Final answer:
The nominal interest rate per year (r) is 2.89%, the effective interest rate per year (iₐ) is 34.91%, and the final answer (A) is $154,216.12.
Step-by-step explanation:
The nominal interest rate per year (r) can be calculated using the formula:
r = ((A/P)^(1/n)) - 1
Where A is the future value, P is the present value, and n is the number of compounding periods.

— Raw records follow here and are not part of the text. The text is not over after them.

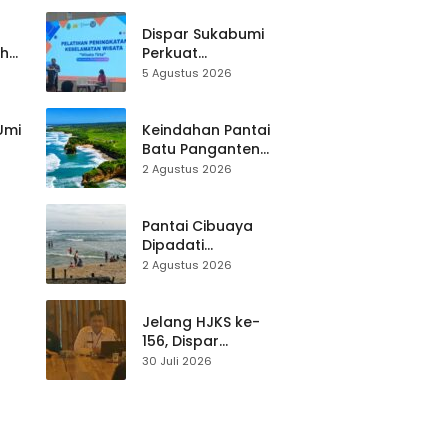
Dispar Sukabumi
ah
Perkuat
k
Keselamatan
5 Agustus 2026
Destinasi, SDM
Pariwisata Dibekali
Mitigasi hingga
 Umi
Keindahan Pantai
Teknik Evakuasi
Batu Panganten
Mulai Dilirik
2 Agustus 2026
Wisatawan Lokal
at
dan Luar Daerah
Pantai Cibuaya
Dipadati
Wisatawan,
2 Agustus 2026
Balawista Ingatkan
p di
Pengunjung Tetap
Waspada
Jelang HJKS ke-
156, Dispar
Kabupaten
30 Juli 2026
Sukabumi Perkuat
si
Promosi Wisata
Lewat Publikasi
Digital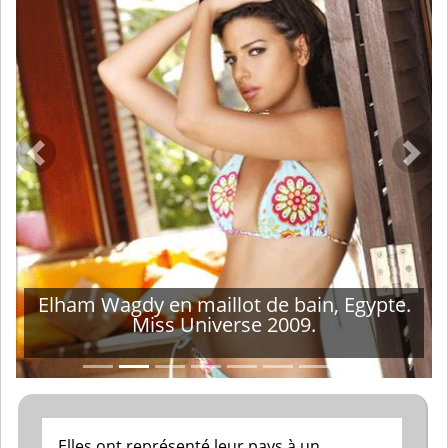
Précédent
Suiv
Elham Wagdy en maillot de bain, Egypte.
Miss Universe 2009.
Elles ont représenté leur pays à un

In this case, the present value is $100,000, the future value is $300,000, and the number of compounding periods is 14 (since the investment fully recovers at the end of the 14th year).
Plugging these values into the formula gives:
r = ((300,000/100,000)^(1/14)) - 1 = 0.0289, or 2.89%.
The effective interest rate per year (iₐ) is calculated using the formula iₐ = (1 + r)^n - 1.
In this case, the nominal interest rate (r) is 0.0289 and the number of compounding periods (n) is 12 (since the interest rate is given per month).
Plugging these values into the formula gives:
iₐ = (1 + 0.0289)^12 - 1 = 0.3491, or 34.91%.
The final answer (A) can be calculated using the formula A = P(1 + iₐ/n)^(n*t).
In this case, the present value (P) is $100,000, the interest rate per compounding period (iₐ/n) is 0.0289/12, the number of compounding periods (n) is 12, and the number of years (t) is 14 - 3 = 11.
Plugging these values into the formula gives:
A = 100,000(1 + (0.0289/12))^(12*11) = $154,216.12.